La scolastique a contemplé un monde angélique de pures individus très hiérarchisés et asexués qui donnait le primat à l’activité intellectuelle intuitive. C’est finalement cette lumière qui a pénétré le monde et qui l’a conduit vers de grandes inégalités, vers l’individualisme, le bureaucratisme, le primat de l’intellectuel et le rejet de ce qui faisait la noblesse de la sexualité. Elle semble à ce sujet progressivement préférer confier la procréation à des experts qu’à la condition charnelle d’un homme et d’une femme.

L’activité intellectuelle est bonne, mais à condition qu’elle soit plongée et immergée dans l’union d’amour. Et si les anges sont en eux-même amour, leur intelligence est pleine d’union et de fécondité. S’ils sont cet amour masculin-féminin-enfantin, la famille humaine n’est-elle pas une porte d’entrée pour saisir le monde spirituel ? Ne faut-il pas la protéger pour conduire les hommes vers les réalités d’en-haut, et finalement vers Dieu ?

Sœur Lucie de Fatima a dit que, selon la Sainte Vierge, le combat ultime contre Satan se jouerait sur le sujet de la famille. Il ne nous semble pas que le cœur du combat contre Satan soit d’abord politique, mais il est d’abord spirituel, mystique et théologique. C’est le combat d’accueillir le projet de Dieu, d’entrer dans la contemplation et la logique du monde spirituel. Ce qu’a voulu dire la Sainte Vierge c’est que le combat ultime contre Satan pour fonder une civilisation de l’Amour sera celui de la prise de conscience par l’Église de la réalité de famille dans le monde spirituel et en particulier dans le monde des anges. C’est cela qui conduira au renouvellement du monde qui sera illuminé par les réalités d’en-haut. Le monde s’est finalement coupé du Dieu Trinité, et a perdu jusqu’au sens de l’incarnation, car il lui manquait la juste compréhension de l’étage intermédiaire entre Dieu et les hommes, c’est-à-dire de celui des anges.

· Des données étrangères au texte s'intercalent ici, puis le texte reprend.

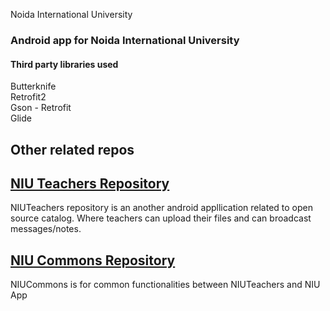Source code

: Noida International University

### Android app for Noida International University

 #### Third party libraries used
 Butterknife<br>
 Retrofit2<br>
 Gson - Retrofit<br>
 Glide
 
 ## Other related repos
 ## [NIU Teachers Repository](https://github.com/sandeeprana011/niu-teachers.git "NIU Teachers")<br>
 NIUTeachers repository is an another android appllication related to open source catalog. Where teachers can upload their files and can broadcast messages/notes.
 
 ## [NIU Commons Repository](https://github.com/sandeeprana011/niu-teachers.git "niucommons is a module that contains api calls and common functionalities")
 NIUCommons is for common functionalities between NIUTeachers and NIU App
 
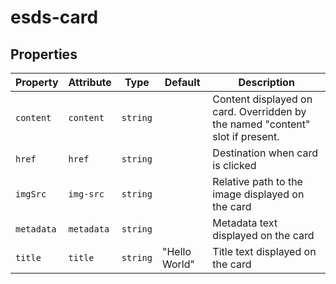 # esds-card

## Properties

| Property   | Attribute  | Type     | Default       | Description                                      |
|------------|------------|----------|---------------|--------------------------------------------------|
| `content`  | `content`  | `string` |               | Content displayed on card. Overridden by the named "content" slot if present. |
| `href`     | `href`     | `string` |               | Destination when card is clicked                 |
| `imgSrc`   | `img-src`  | `string` |               | Relative path to the image displayed on the card |
| `metadata` | `metadata` | `string` |               | Metadata text displayed on the card              |
| `title`    | `title`    | `string` | "Hello World" | Title text displayed on the card                 |
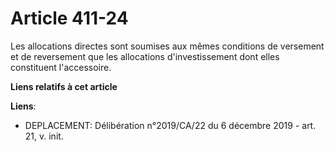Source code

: # Article 411-24

Les allocations directes sont soumises aux mêmes conditions de versement et de reversement que les allocations
d'investissement dont elles constituent l'accessoire.

**Liens relatifs à cet article**

**Liens**:

  - DEPLACEMENT: Délibération n°2019/CA/22 du 6 décembre 2019 - art. 21, v. init.
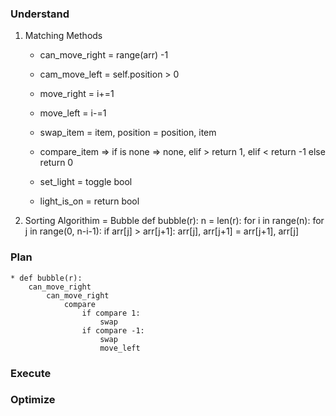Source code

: 
### Understand 

1. Matching Methods
    
    * can_move_right = range(arr) -1
    * cam_move_left =  self.position > 0

    * move_right = i+=1 
    * move_left = i-=1

    * swap_item = item, position = position, item
    * compare_item  => 
        if is none => none, 
        elif > return 1, 
        elif < return -1
        else return 0 

    * set_light = toggle bool 
    * light_is_on = return bool 

1. Sorting Algorithim = Bubble
    def bubble(r):
        n = len(r):
        for i in range(n):
            for j in range(0, n-i-1):
                if arr[j] > arr[j+1]:
                    arr[j], arr[j+1] = arr[j+1], arr[j]


### Plan 

    * def bubble(r):
        can_move_right 
            can_move_right 
                compare
                    if compare 1:
                        swap
                    if compare -1:
                        swap
                        move_left
                        

        
    

### Execute 



### Optimize 

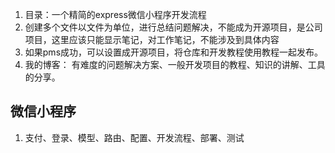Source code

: 1. 目录：一个精简的express微信小程序开发流程
2. 创建多个文件以文件为单位，进行总结问题解决，不能成为开源项目，是公司项目，这里应该只能显示笔记，对工作笔记，不能涉及到具体内容
3. 如果pms成功，可以设置成开源项目，将仓库和开发教程使用教程一起发布。
4. 我的博客： 有难度的问题解决方案、一般开发项目的教程、知识的讲解、工具的分享。

## 微信小程序

1. 支付、登录、模型、路由、配置、开发流程、部署、测试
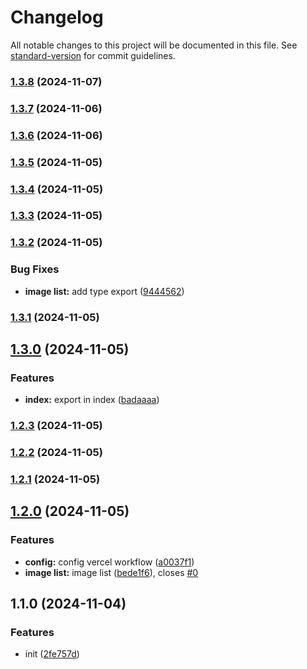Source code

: # Changelog

All notable changes to this project will be documented in this file. See [standard-version](https://github.com/conventional-changelog/standard-version) for commit guidelines.

### [1.3.8](https://github.com/RainesG/base-components/compare/v1.3.7...v1.3.8) (2024-11-07)

### [1.3.7](https://github.com/RainesG/base-components/compare/v1.3.6...v1.3.7) (2024-11-06)

### [1.3.6](https://github.com/RainesG/base-components/compare/v1.3.5...v1.3.6) (2024-11-06)

### [1.3.5](https://github.com/RainesG/base-components/compare/v1.3.4...v1.3.5) (2024-11-05)

### [1.3.4](https://github.com/RainesG/base-components/compare/v1.3.3...v1.3.4) (2024-11-05)

### [1.3.3](https://github.com/RainesG/base-components/compare/v1.3.2...v1.3.3) (2024-11-05)

### [1.3.2](https://github.com/RainesG/base-components/compare/v1.3.1...v1.3.2) (2024-11-05)


### Bug Fixes

* **image list:** add type export ([9444562](https://github.com/RainesG/base-components/commit/944456240c87c7f1fca678f459a08187ede79500))

### [1.3.1](https://github.com/RainesG/base-components/compare/v1.3.0...v1.3.1) (2024-11-05)

## [1.3.0](https://github.com/RainesG/base-components/compare/v1.2.3...v1.3.0) (2024-11-05)


### Features

* **index:** export in index ([badaaaa](https://github.com/RainesG/base-components/commit/badaaaa1a1d037609ffebcf609088c706709fdf1))

### [1.2.3](https://github.com/RainesG/base-components/compare/v1.2.2...v1.2.3) (2024-11-05)

### [1.2.2](https://github.com/RainesG/base-components/compare/v1.2.1...v1.2.2) (2024-11-05)

### [1.2.1](https://github.com/RainesG/base-components/compare/v1.2.0...v1.2.1) (2024-11-05)

## [1.2.0](https://github.com/RainesG/base-components/compare/v1.1.0...v1.2.0) (2024-11-05)


### Features

* **config:** config vercel workflow ([a0037f1](https://github.com/RainesG/base-components/commit/a0037f1d94ae8e8649252ba55f1136773c70bf5d))
* **image list:** image list ([bede1f6](https://github.com/RainesG/base-components/commit/bede1f679eb51560a522a6d6ccdde230ae0358a5)), closes [#0](https://github.com/RainesG/base-components/issues/0)

## 1.1.0 (2024-11-04)


### Features

* init ([2fe757d](https://github.com/RainesG/base-components/commit/2fe757daf1c1df07bacf1c1244bf4bcfe6ec356d))
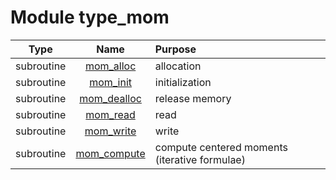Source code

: # Module type_mom

| Type | Name | Purpose |
| :--: | :--: | :---------- |
| subroutine | [mom_alloc](https://github.com/JCSDA/saber/tree/develop/src/saber/bump/type_mom.F90#L46) | allocation |
| subroutine | [mom_init](https://github.com/JCSDA/saber/tree/develop/src/saber/bump/type_mom.F90#L80) | initialization |
| subroutine | [mom_dealloc](https://github.com/JCSDA/saber/tree/develop/src/saber/bump/type_mom.F90#L107) | release memory |
| subroutine | [mom_read](https://github.com/JCSDA/saber/tree/develop/src/saber/bump/type_mom.F90#L131) | read |
| subroutine | [mom_write](https://github.com/JCSDA/saber/tree/develop/src/saber/bump/type_mom.F90#L208) | write |
| subroutine | [mom_compute](https://github.com/JCSDA/saber/tree/develop/src/saber/bump/type_mom.F90#L279) | compute centered moments (iterative formulae) |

Au milieu de tout le brouhaha de notre époque, pleine d’innovations et d’idées nouvelles plus ou moins loufoques, l’on voit poindre en effet dans la conscience du monde cette question qui est selon nous la seule digne d’intérêt et qui doit nous conduire vers d’immenses approfondissements et vers un incroyable renouveau : « Les anges sont-ils amour en eux-même ? ».

Cette question est comme le caillou du petit David tuant l’immense Goliath. Elle est comme la petite pierre détachée de la montagne brisant le colosse au pied d’argile. C’est aujourd’hui un petit filet d’eau insignifiant ; mais il sera bientôt un immense fleuve donnant au monde de nombreux et bons fruits pour la gloire de Dieu. « Les anges sont-ils amour en eux-même ? ».

Le premier millénaire s’est posé beaucoup de questions sur le Dieu Trinité. Le deuxième millénaire s’est posé beaucoup de questions sur l’homme et sur l’Église. Le troisième millénaire se posera beaucoup de questions sur les anges. Ce troisième millénaire sera mystique, il regardera les réalités d’en-haut et y trouvera une belle et joyeuse lumière pour avancer vers sa destinée.

Prions donc les anges et l’Esprit-Saint de pénétrer notre monde et de le renouveler pour qu’advienne une civilisation de l’amour. Retournons à Noël, là où il y a Jésus, Marie et Joseph, là où il y a une multitude d’anges, de bergers et de bergères, et fondons une civilisation nouvelle.